A Kazakhstani soldier in Almaty Province in June throws a grenade during a military exercise. [Defence Ministry photo obtained by Ksenia Bondal]

A Kazakhstani soldier in Almaty Province in June throws a grenade during a military exercise. [Defence Ministry photo obtained by Ksenia Bondal]

ASTANA -- Kazakhstan is continuing to hold training exercises to keep its reservists in fighting form.

Such measures have gained urgency as the country responds to the departure of hundreds of radicalised citizens to Syria and Iraq to join the militancy there.

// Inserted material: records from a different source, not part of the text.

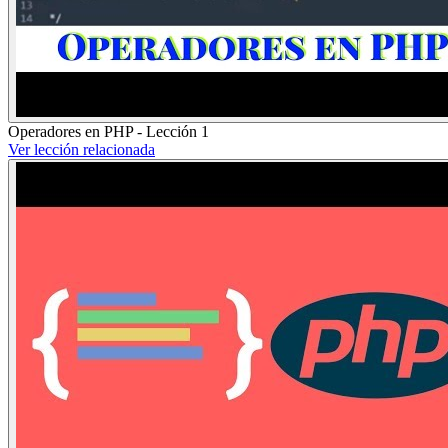
Operadores en PHP - Lección 1
Ver lección relacionada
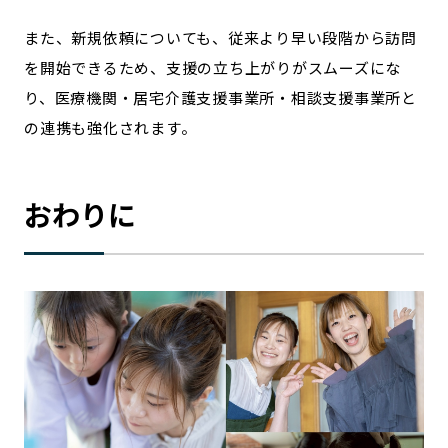
また、新規依頼についても、従来より早い段階から訪問
を開始できるため、支援の立ち上がりがスムーズにな
り、医療機関・居宅介護支援事業所・相談支援事業所と
の連携も強化されます。
おわりに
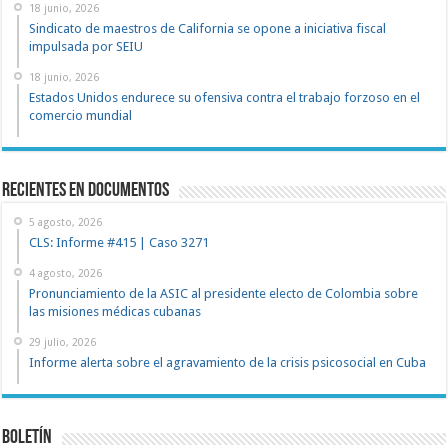
18 junio, 2026
Sindicato de maestros de California se opone a iniciativa fiscal
impulsada por SEIU
18 junio, 2026
Estados Unidos endurece su ofensiva contra el trabajo forzoso en el
comercio mundial
recientes en documentos
5 agosto, 2026
CLS: Informe #415 | Caso 3271
4 agosto, 2026
Pronunciamiento de la ASIC al presidente electo de Colombia sobre
las misiones médicas cubanas
29 julio, 2026
Informe alerta sobre el agravamiento de la crisis psicosocial en Cuba
Boletín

Recent terrorist acts, such as the slaying of seven civilians and troops in Aktobe June 5 and of six Kazakhstanis in Almaty July 18, are raising the sense of alarm and concern as well nationwide.

Exercises nationwide

From June 18 to July 8, training camps for reservists took place nationwide. Kazakhstan is striving to raise the fighting skills of its reservists and to increase faith in the army.

About 2,000 troops participated in the training camps in army bases in Almaty, Zhambyl, South Kazakhstan and Kyzylorda provinces. The participants included platoon commanders, tank crews, machine gunners and others.

Those participants who complete training and receive favourable reviews will be promoted.

To offset the hardship to reservists who lose work time to participate in training, the government reimburses them for their wages while they are away, including travel time to and from camp. It also makes sure that their full-time jobs are held for them.

Vulnerable to extremist recruiting

Kazakhstan is still dealing with a surge of extremist proselytisation in the 1990s.

"In the 1990s ... many sectarian and extremist groups entered the country with forceful slogans," Yesenzhol Aliyarov, president of the Almaty-based Kazakhstan Centre of Humanitarian and Political Trends, told Central Asia Online.

"Those who write powerful words, something at which extremist recruiters excel, leave a very durable legacy," he said. "Today the state is fighting with the consequences."

"The [Defence] ministry is working with regular troops, reserve officers and youth," Aliyarov said. "Kazakhstan needs to publicise the successes of its troops. That will strengthen faith in the army."

A job for everyone

"It's not just the state that should be conducting educational work against extremism," Aliyarov said. "Civil society institutions need to be working harder than ever."

"Kazakhstanis, like the rest of the world, are running into new challenges," he said. "We need to make counter-terrorism laws stricter."

The appeal of the online world to youth exacerbates the threat of terrorism, Erlan Karin of Astana, a political analyst who specialises in extremism, told media recently.

"We've assigned computers, iPads and iPhones to raise our children," he said in Aktobe. "But nobody has any idea what they're getting into online."

"Can the authorities or the KNB [National Security Committee] really know what concerns children when the mother and father don't?" Karin continued. "That's why we need to start with the family."

Corrupted ideals and the influence of questionable idols on youth are the primary pre-conditions for terrorism in Kazakhstan, he said.

"At present, 30,000 radicals from 80 countries are fighting in Syria, according to official data," he said. "Kazakhstan hasn't been left untouched."

A traditional upbringing can help fight terrorism, he said.